Many of the fluids utilized for circulation in the wellbore are non-Newtonian fluids, where the fluid viscosity is dependent on pressure, temperature, and the velocity at which the fluid flows through the hydraulic system. The hydraulic system for these applications, and used for embodiments of the present invention, is formed by the wellbore (which may have a cased hole portion and an open-hole portion, and, in offshore operations, a marine riser extending through the body of water), a drill string or working string inside the wellbore (which may be formed by drill pipe or tubing and may include a bottom hole assembly comprising a bit, drill collars, stabilizers, logging tools, mud motors, directional drilling components, and other components), surface tanks for holding and cleaning the fluids, surface processing equipment for cleaning, cooling, mixing, and testing the fluid, and interconnecting piping having valves, meters, etc., for hydraulically connecting all of the various components.
In typical hydrocarbon well drilling operations, drilling fluids are circulated down through the drill pipe down to the drilling assembly, and flowing up in the annulus defined between the drill string and the inside wall of the wellbore, bringing back to the surface the cutting debris generated by the drill bit. In addition, the returning drilling fluids bring back the entrained heat generated by cutting. The increasing frequency of drilling into deeper—and thus hotter—strata has required the cooling of the drilling fluids. Chilling and cooling systems have been developed for cooling the wellbore fluids, such as that described in U.S. Pat. No. 4,215,753. In this system, the drilling fluids are circulated through heat exchangers at the surface and returned to the wellbore. However, in deeper wells, there is significant heat transfer as the cooled or chilled fluids are pumped down the wellbore. Insulated drill pipe is frequently employed in combination with a surface cooler or chiller to address these situations.
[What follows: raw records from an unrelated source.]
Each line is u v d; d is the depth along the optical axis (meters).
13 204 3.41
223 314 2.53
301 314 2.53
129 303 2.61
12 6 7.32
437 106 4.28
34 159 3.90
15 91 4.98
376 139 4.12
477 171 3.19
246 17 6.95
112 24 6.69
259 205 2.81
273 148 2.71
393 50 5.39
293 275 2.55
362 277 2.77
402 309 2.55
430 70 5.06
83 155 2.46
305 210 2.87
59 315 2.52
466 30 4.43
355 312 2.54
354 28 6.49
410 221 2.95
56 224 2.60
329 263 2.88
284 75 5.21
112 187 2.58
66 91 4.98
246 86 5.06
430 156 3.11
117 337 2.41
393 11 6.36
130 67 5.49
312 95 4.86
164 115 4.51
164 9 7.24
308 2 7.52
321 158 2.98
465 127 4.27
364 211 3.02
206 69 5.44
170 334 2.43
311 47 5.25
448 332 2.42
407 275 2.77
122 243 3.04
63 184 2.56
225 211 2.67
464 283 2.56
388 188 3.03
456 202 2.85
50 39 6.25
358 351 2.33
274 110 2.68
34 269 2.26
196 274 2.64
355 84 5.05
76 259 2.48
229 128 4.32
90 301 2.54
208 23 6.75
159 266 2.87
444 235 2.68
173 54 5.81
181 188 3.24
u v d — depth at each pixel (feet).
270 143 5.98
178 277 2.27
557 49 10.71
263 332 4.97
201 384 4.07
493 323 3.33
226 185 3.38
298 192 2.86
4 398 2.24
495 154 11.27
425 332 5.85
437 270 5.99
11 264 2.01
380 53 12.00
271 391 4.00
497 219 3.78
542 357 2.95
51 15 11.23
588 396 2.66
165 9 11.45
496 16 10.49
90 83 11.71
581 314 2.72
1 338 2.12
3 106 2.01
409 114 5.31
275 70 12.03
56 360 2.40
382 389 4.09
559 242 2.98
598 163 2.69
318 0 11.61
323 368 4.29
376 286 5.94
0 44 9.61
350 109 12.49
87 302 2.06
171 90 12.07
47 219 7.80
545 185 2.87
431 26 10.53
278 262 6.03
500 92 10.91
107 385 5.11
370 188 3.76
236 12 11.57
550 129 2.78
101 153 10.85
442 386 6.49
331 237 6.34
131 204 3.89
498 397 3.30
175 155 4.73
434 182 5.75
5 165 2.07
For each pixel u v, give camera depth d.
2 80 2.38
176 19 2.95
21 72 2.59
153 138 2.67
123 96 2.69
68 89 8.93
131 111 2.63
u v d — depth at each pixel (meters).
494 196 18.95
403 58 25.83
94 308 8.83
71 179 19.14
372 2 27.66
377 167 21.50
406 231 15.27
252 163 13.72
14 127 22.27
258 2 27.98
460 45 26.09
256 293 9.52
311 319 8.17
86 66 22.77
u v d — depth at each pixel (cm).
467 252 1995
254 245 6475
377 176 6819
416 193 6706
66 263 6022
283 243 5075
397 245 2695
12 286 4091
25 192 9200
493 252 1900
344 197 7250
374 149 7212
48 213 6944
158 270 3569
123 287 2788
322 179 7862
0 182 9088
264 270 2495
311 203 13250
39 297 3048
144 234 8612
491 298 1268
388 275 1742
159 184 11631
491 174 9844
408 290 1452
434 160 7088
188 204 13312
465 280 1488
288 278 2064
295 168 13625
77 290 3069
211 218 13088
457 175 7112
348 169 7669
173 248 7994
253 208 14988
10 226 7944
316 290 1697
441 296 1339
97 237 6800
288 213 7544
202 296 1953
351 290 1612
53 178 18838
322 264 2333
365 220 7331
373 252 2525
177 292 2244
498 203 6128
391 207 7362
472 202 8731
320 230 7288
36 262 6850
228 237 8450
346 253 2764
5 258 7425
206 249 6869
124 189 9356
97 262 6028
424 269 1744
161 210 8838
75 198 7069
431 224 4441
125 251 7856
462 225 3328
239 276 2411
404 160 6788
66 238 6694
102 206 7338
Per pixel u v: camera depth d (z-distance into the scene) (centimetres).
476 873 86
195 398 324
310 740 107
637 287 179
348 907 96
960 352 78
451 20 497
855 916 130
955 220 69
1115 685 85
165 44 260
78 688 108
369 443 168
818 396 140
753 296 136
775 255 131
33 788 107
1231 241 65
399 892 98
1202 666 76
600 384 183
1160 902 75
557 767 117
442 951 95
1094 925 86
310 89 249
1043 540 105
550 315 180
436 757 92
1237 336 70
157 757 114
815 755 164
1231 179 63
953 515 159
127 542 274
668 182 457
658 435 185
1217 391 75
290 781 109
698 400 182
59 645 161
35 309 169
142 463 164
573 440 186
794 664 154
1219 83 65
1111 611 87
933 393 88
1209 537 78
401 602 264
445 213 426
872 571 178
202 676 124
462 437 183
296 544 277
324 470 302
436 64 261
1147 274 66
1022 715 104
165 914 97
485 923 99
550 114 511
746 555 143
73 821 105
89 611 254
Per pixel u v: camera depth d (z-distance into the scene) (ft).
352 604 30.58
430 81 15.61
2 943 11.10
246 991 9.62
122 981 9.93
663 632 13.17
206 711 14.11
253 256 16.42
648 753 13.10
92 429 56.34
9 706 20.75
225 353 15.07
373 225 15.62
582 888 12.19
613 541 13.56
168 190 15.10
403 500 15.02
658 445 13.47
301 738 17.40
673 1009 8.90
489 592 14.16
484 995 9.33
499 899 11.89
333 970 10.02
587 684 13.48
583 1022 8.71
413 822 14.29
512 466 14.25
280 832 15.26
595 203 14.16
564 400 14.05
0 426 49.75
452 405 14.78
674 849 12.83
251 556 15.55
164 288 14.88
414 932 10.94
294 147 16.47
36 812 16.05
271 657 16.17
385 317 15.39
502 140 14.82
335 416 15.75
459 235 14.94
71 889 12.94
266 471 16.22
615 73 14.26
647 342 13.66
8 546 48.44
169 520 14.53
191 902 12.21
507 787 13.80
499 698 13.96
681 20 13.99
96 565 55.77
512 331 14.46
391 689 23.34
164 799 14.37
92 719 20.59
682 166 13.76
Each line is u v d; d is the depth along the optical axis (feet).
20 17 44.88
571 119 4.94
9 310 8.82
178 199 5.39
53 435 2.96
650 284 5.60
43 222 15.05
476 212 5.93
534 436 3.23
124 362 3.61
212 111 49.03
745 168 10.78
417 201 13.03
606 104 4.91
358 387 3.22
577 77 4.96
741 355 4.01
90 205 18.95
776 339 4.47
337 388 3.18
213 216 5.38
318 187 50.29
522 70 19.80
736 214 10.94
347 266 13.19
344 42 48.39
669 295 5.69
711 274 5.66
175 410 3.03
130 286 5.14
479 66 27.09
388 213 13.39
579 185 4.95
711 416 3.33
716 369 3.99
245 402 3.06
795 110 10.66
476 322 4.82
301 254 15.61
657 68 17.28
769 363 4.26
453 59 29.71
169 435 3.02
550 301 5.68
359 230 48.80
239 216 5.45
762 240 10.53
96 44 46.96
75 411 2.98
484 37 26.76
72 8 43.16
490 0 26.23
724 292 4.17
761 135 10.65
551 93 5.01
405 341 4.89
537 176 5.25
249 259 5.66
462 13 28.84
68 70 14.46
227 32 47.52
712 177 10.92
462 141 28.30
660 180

The impacts of temperature on the circulating wellbore fluid can be significant. The rheological properties of drilling fluids are frequently approximated to be independent of pressure and temperature. This may be a satisfactory approximation in shallow wells where the temperature changes are not large, because the rheological variations with the temperature change are small. However, in those situations where the temperature changes are large, or in situations where there is a small margin between pore pressure and fracture pressure thereby requiring precise hydraulic calculations to achieve well control, the effects of temperature and pressure on wellbore hydraulics need to be known so that affirmative steps may be taken to manage the temperature and pressure of the fluids circulating within the wellbore. For purposes of this disclosure and claims, the phrase “managing properties of a circulating wellbore fluid” shall mean adjusting controllable parameters of the circulating wellbore fluid to achieve temperatures and pressures which: (1) are within the capacity of the surface and subsurface equipment; (2) do not unintentionally exceed the fracture gradient of the reservoir; (3) maintain control of wellbore pressures; (4) minimize reservoir damage; (5) eliminate or minimize hazardous conditions for personnel; and (6) increase operational efficiency and decrease operational expense. The controllable parameters, each of which may be largely dependent upon the others, shall be understood to mean: (1) the temperature of the circulating wellbore fluid; (2) the chemical composition and pH of the circulating wellbore fluid; (3) the pump pressure applied to the circulating wellbore fluid; (4) the volumetric flow rate of the circulating wellbore fluid; (5) the density of the circulating wellbore fluid; (6) the viscosity of the circulating wellbore fluid; (7) the heat capacity of the circulating wellbore fluid; (8) the yield point of the circulating wellbore fluid; (9) the solids content of the circulating wellbore fluid; (10) the rate of penetration; (11) the directional program; (12) the casing program; (13) the cementing program; (14) the configuration of the drilling string, including any insulation which is utilized in the drill string; and (15) the configuration of the bottom hole assembly.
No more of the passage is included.